Let’s grill! It’s a great way to keep the house cool in the summer. Here is one of our favorite recipes for the spring and summer grilling season. Fresh asparagus tastes wonderful since it’s the first vegetable to come up in the spring. When the first spears appear I become very excited and hopeful after the long winter. These are quick, easy and can be made for one, two or a whole crowd. I like to use center-cut bacon or turkey bacon because it’s very flavorful while lower in fat. You can switch it up and use pancetta or a wide variety of seasoned bacons. Even veggie bacon strips work if you want to go meatless. It also works well to roast these in the oven. Then you can enjoy them anytime of the year!


Grilled Asparagus with Bacon
Serves 1

  1. 6 asparagus spears
  2. 1 slice bacon
  3. 2 teaspoons olive oil
  4. 1 tablespoon Parmesan cheese
  5. Black pepper to taste
  6. Red pepper flakes or other seasonings of your choice
  1. Wash asparagus and break off the tough ends of the asparagus. If you bend the stalk it will naturally break at the tender spot.
  2. Wrap three spears with ½ strip of bacon.
  3. Drizzle each bunch with olive oil.
  4. Sprinkle with Parmesan cheese and seasonings.

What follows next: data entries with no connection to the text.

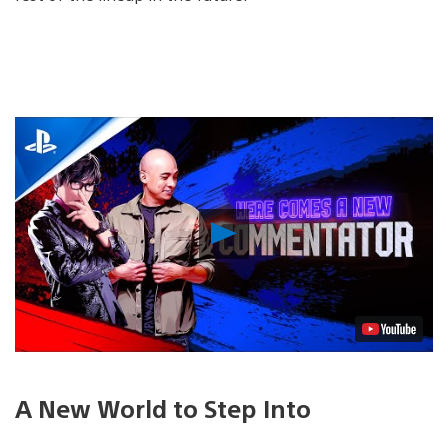
Play
Video
A New World to Step Into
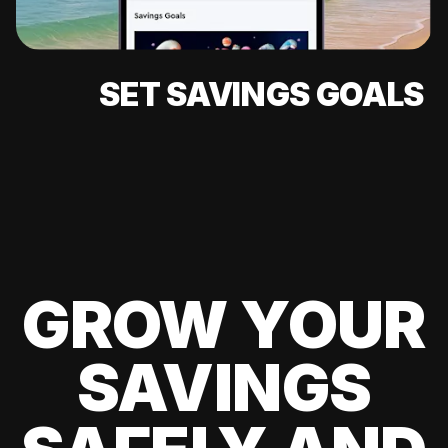
SET SAVINGS GOALS
GROW YOUR
SAVINGS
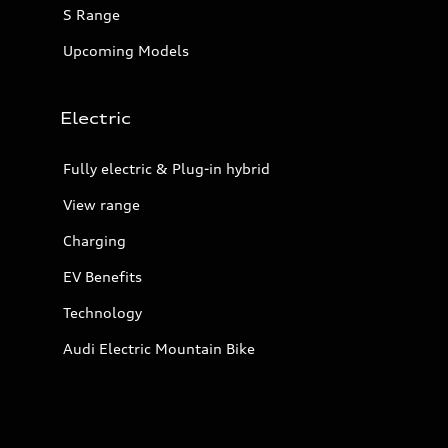
S Range
Upcoming Models
Electric
Fully electric & Plug-in hybrid
View range
Charging
EV Benefits
Technology
Audi Electric Mountain Bike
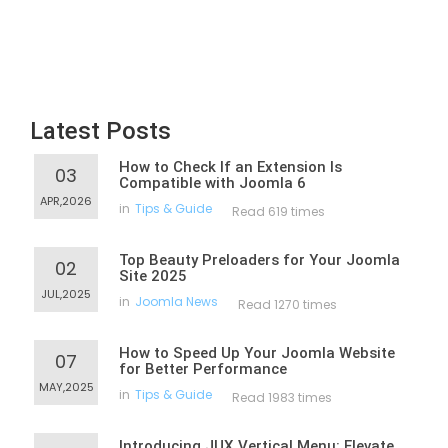
Latest Posts
How to Check If an Extension Is
03
Compatible with Joomla 6
APR,2026
in
Tips & Guide
Read 619 times
Top Beauty Preloaders for Your Joomla
02
Site 2025
JUL,2025
in
Joomla News
Read 1270 times
How to Speed Up Your Joomla Website
07
for Better Performance
MAY,2025
in
Tips & Guide
Read 1983 times
Introducing JUX Vertical Menu: Elevate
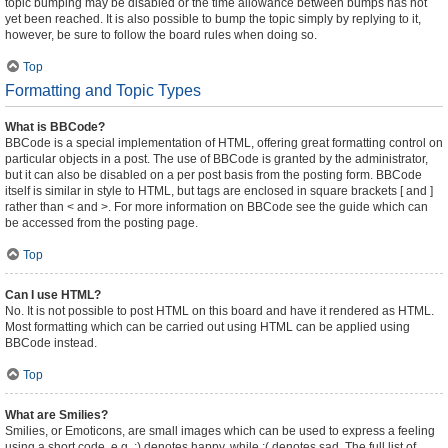
topic bumping may be disabled or the time allowance between bumps has not
yet been reached. It is also possible to bump the topic simply by replying to it,
however, be sure to follow the board rules when doing so.
Top
Formatting and Topic Types
What is BBCode?
BBCode is a special implementation of HTML, offering great formatting control on
particular objects in a post. The use of BBCode is granted by the administrator,
but it can also be disabled on a per post basis from the posting form. BBCode
itself is similar in style to HTML, but tags are enclosed in square brackets [ and ]
rather than < and >. For more information on BBCode see the guide which can
be accessed from the posting page.
Top
Can I use HTML?
No. It is not possible to post HTML on this board and have it rendered as HTML.
Most formatting which can be carried out using HTML can be applied using
BBCode instead.
Top
What are Smilies?
Smilies, or Emoticons, are small images which can be used to express a feeling
using a short code, e.g. :) denotes happy, while :( denotes sad. The full list of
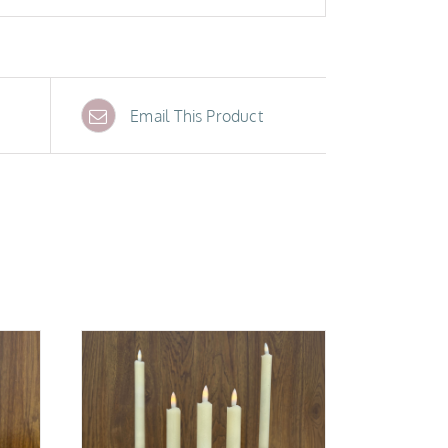
Email This Product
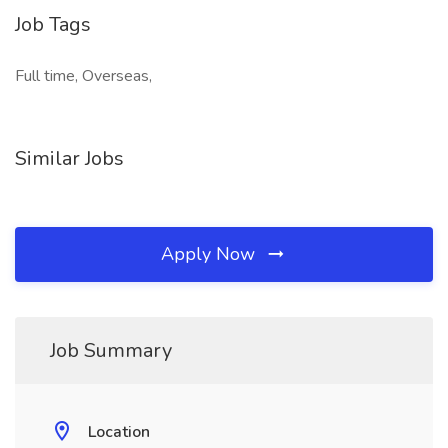
Job Tags
Full time, Overseas,
Similar Jobs
Apply Now
Job Summary
Location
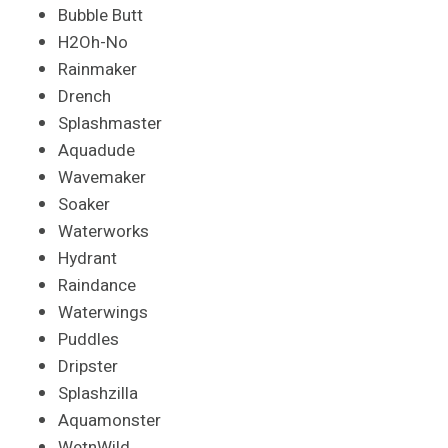
Bubble Butt
H2Oh-No
Rainmaker
Drench
Splashmaster
Aquadude
Wavemaker
Soaker
Waterworks
Hydrant
Raindance
Waterwings
Puddles
Dripster
Splashzilla
Aquamonster
WetnWild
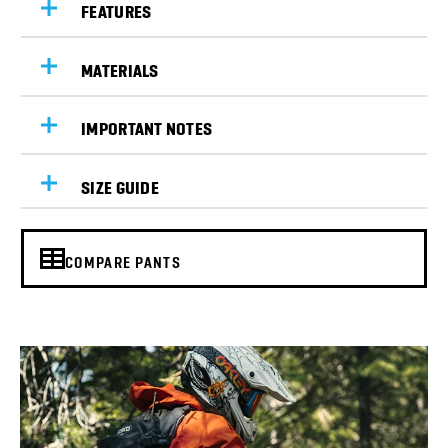
FEATURES
MATERIALS
IMPORTANT NOTES
SIZE GUIDE
COMPARE PANTS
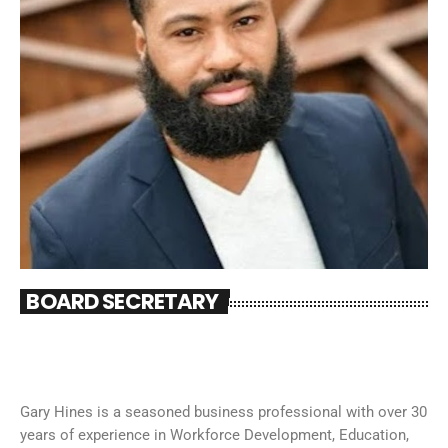
BOARD SECRETARY
Gary Hines is a seasoned business professional with over 30
years of experience in Workforce Development, Education,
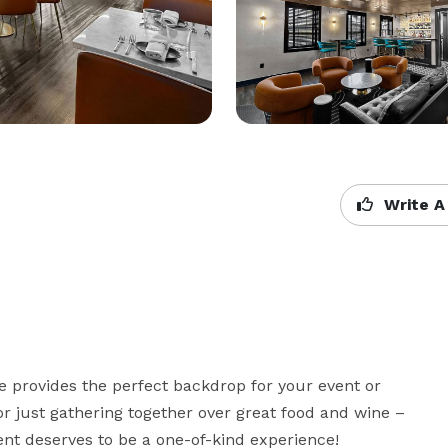
Write A
e provides the perfect backdrop for your event or 
r just gathering together over great food and wine – 
ent deserves to be a one-of-kind experience! 
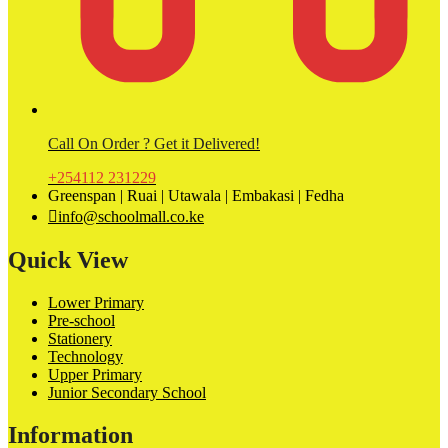
Call On Order ? Get it Delivered!
+254112 231229
Greenspan | Ruai | Utawala | Embakasi | Fedha
info@schoolmall.co.ke
Quick View
Lower Primary
Pre-school
Stationery
Technology
Upper Primary
Junior Secondary School
Information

  5. Grill on medium heat. Turn once. It does not take long– about 5 minutes on each side. Cook until bacon is done and asparagus is tender.
  1. It also works well to roast these in the oven for about 20 minutes at 350ºF, turning once. Use a low sided baking dish or baking sheet sprayed with cooking spray.
  2. You can also substitute broccoli for the asparagus when asparagus is no longer in season. Cut the florets apart and down the stalk. Use a vegetable peeler to pare down some of the stalk that is not as tender.
  3. Nutrition Per Serving: 161 calories, 14 g fat, 3 g saturated fat, 5 g carbohydrate, 2 g dietary fiber, 196 mg sodium.